> INPUT FOR THIS TASK
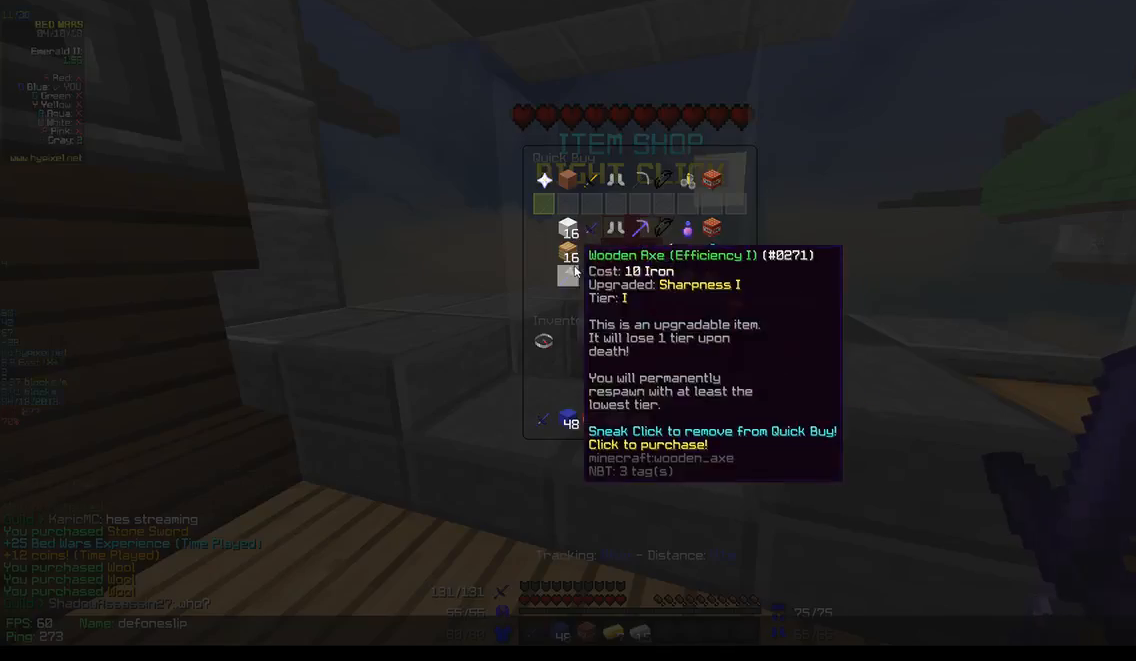
{"keys": [], "mouse": ["left"]}
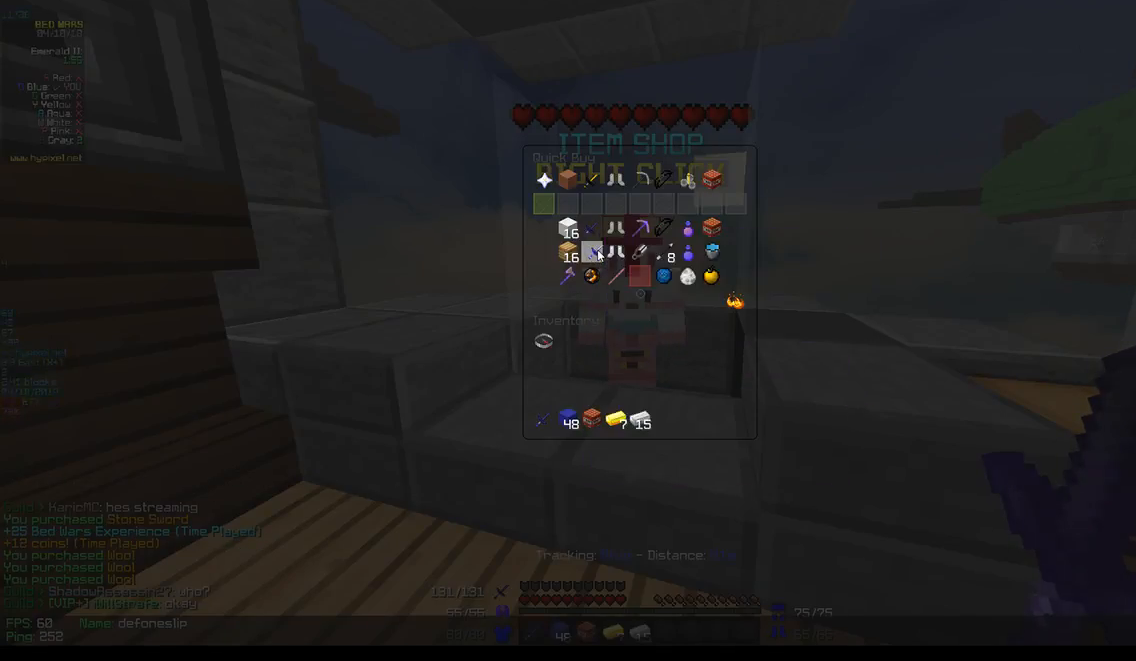
{"keys": [], "mouse": [], "events": [[83, "mouse_left", "up"]]}
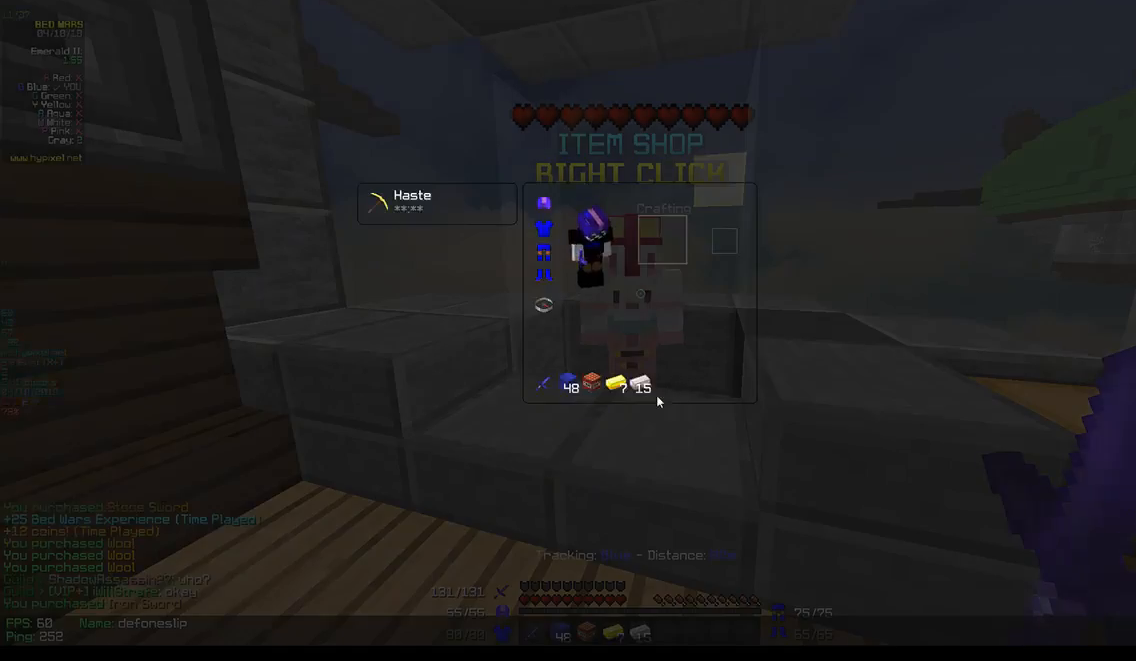
{"keys": [], "mouse": [], "events": []}
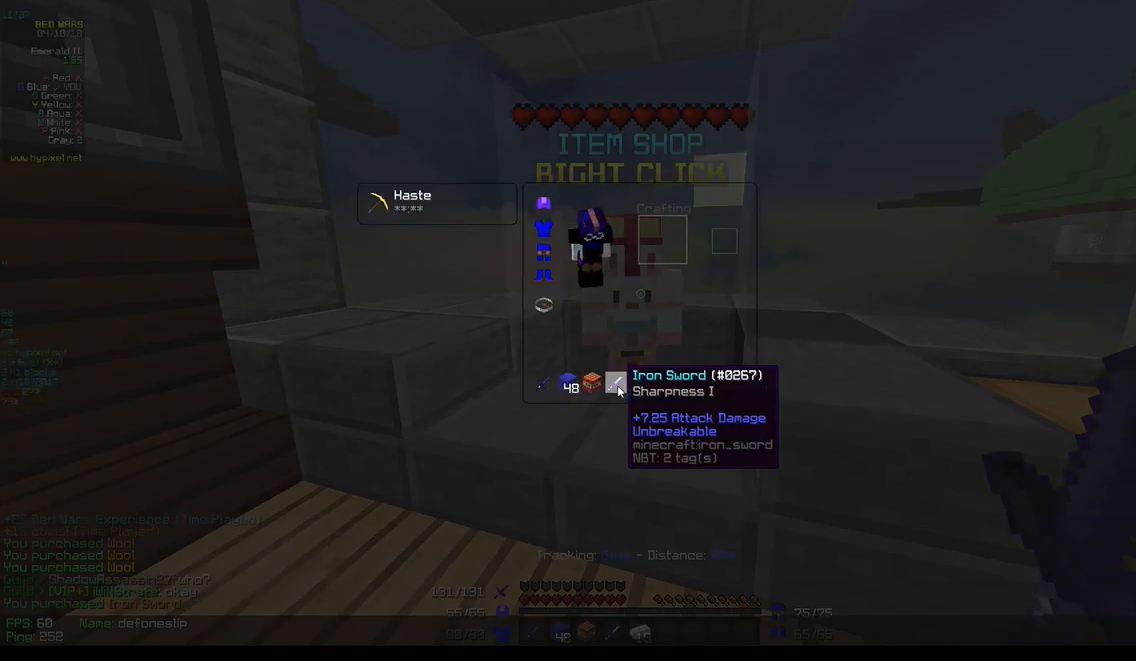
{"keys": ["d"], "mouse": [], "events": [[400, "d", "down"]]}
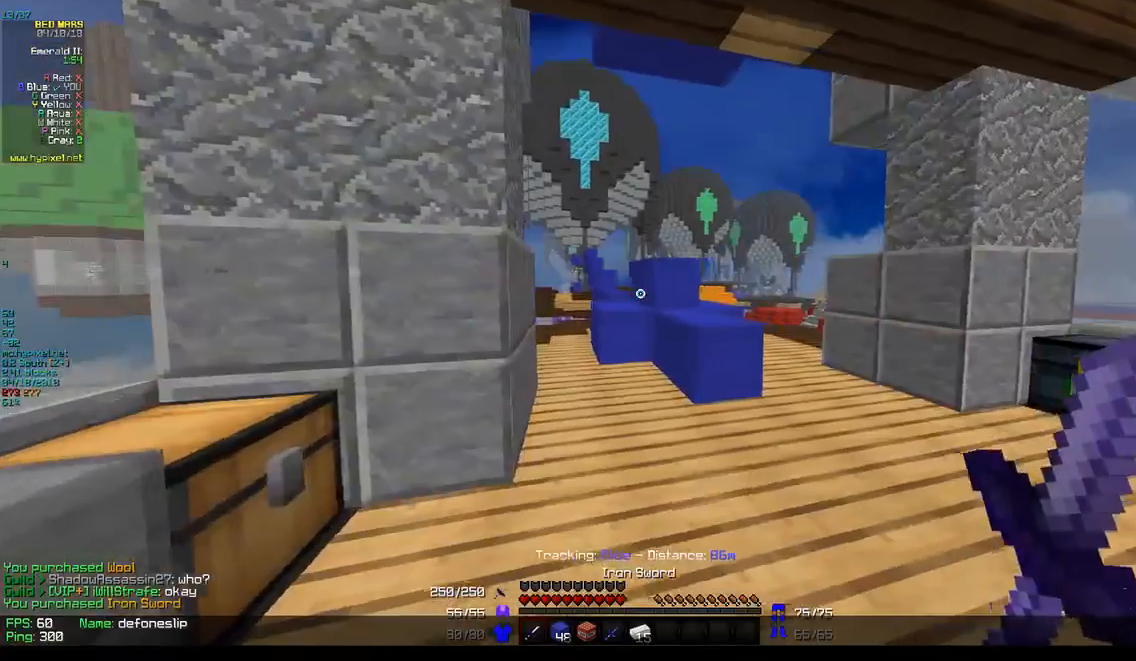
{"keys": ["w"], "mouse": [], "events": [[33, "w", "down"], [117, "d", "up"]]}
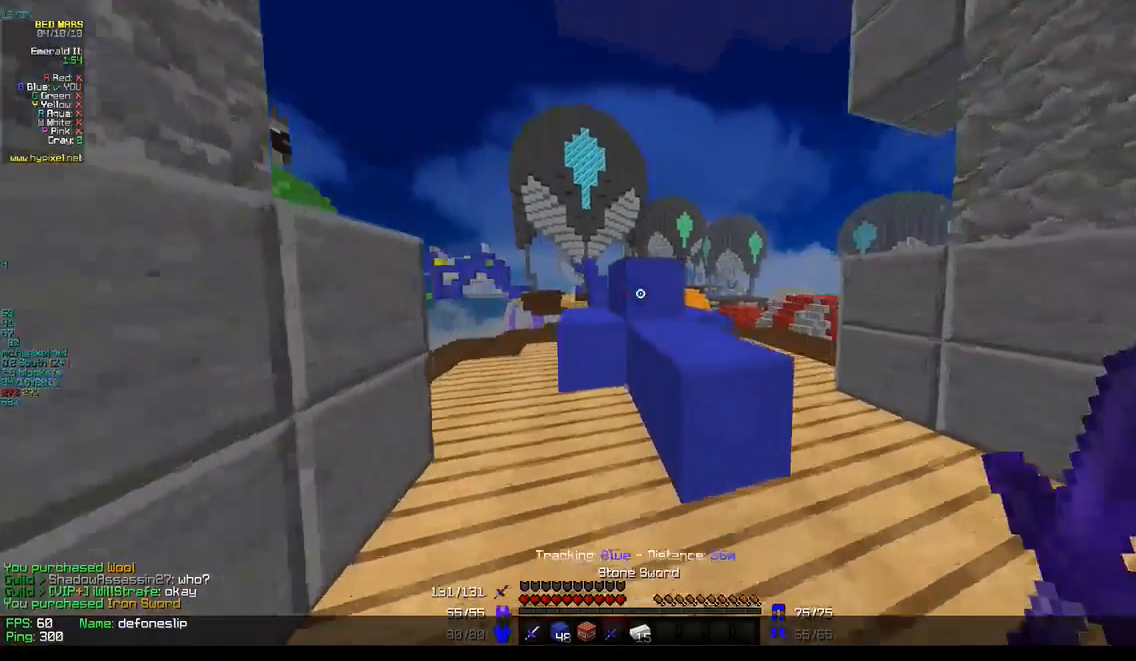
{"keys": ["w"], "mouse": [], "events": []}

> EXERCISE REQUIREMENTS
Pictures are to be left out when the entries above are repeated exactly.

> PROBLEM SOLUTION
{"keys": [], "mouse": ["left"]}
{"keys": [], "mouse": [], "events": [[83, "mouse_left", "up"]]}
{"keys": [], "mouse": [], "events": []}
{"keys": ["d"], "mouse": [], "events": [[400, "d", "down"]]}
{"keys": ["w"], "mouse": [], "events": [[33, "w", "down"], [117, "d", "up"]]}
{"keys": ["w"], "mouse": [], "events": []}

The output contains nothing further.